• [What you will do]:
Gather each line containing the string "lines" from these entries.

(Given data begins)

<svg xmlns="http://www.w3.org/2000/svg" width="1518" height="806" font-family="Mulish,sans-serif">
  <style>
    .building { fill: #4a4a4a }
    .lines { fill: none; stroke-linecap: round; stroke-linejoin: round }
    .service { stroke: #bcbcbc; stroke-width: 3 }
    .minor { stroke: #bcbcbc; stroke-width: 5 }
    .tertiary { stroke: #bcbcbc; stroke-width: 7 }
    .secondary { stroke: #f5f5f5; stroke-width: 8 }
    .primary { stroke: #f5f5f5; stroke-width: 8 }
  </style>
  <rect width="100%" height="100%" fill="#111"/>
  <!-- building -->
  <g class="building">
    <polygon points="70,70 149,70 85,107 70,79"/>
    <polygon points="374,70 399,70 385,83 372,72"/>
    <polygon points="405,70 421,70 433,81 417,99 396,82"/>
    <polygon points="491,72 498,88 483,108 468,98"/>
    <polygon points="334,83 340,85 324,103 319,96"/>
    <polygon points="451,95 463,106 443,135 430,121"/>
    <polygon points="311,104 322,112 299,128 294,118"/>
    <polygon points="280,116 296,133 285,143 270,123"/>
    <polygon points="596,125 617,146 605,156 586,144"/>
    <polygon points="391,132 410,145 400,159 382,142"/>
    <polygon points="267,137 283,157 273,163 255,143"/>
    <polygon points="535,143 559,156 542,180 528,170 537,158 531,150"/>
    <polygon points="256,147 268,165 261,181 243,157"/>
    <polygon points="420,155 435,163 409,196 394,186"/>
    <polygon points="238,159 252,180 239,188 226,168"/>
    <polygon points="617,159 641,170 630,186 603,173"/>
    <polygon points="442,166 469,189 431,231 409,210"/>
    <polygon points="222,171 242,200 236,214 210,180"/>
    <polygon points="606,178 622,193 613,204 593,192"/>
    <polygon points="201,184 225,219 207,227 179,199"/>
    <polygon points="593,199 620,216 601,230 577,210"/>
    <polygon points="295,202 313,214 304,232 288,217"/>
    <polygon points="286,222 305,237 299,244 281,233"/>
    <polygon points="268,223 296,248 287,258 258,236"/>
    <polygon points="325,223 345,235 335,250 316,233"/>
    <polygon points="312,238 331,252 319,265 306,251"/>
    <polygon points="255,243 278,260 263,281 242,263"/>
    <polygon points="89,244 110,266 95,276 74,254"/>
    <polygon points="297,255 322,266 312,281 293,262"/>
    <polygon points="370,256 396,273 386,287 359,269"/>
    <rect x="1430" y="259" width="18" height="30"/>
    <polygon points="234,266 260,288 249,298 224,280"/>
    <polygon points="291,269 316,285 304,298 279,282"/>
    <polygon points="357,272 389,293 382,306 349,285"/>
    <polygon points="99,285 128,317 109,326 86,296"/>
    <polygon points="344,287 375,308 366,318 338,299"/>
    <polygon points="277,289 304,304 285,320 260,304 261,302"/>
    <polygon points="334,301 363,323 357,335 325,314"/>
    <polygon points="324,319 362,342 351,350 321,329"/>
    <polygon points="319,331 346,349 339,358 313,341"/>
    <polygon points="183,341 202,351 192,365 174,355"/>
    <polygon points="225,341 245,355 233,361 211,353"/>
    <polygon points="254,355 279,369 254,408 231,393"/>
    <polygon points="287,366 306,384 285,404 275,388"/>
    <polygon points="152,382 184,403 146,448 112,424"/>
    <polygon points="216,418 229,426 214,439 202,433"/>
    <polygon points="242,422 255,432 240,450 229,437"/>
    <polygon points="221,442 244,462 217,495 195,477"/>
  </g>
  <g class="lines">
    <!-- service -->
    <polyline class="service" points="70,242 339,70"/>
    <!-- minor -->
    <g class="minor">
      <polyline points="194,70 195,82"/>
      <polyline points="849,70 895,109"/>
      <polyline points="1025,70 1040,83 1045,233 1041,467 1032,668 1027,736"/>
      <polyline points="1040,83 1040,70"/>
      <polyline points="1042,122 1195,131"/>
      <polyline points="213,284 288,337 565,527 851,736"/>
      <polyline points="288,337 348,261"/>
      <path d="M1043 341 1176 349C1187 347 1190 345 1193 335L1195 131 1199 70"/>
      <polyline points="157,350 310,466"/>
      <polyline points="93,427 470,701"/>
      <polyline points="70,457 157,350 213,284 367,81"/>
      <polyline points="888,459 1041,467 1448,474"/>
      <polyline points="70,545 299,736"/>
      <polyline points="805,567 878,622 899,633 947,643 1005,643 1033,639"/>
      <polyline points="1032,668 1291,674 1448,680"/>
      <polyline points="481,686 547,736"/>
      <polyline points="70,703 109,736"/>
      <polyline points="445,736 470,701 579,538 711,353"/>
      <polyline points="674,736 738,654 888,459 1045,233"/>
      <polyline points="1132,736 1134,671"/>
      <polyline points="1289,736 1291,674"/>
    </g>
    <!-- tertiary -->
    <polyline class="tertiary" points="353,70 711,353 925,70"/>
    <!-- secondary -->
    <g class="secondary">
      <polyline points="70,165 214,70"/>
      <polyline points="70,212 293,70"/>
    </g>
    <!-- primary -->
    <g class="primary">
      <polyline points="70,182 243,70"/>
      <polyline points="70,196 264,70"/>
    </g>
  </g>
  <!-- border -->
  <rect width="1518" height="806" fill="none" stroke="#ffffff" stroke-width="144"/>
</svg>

(Given data ends)

• [Response to this exercise]:
    .lines { fill: none; stroke-linecap: round; stroke-linejoin: round }
  <g class="lines">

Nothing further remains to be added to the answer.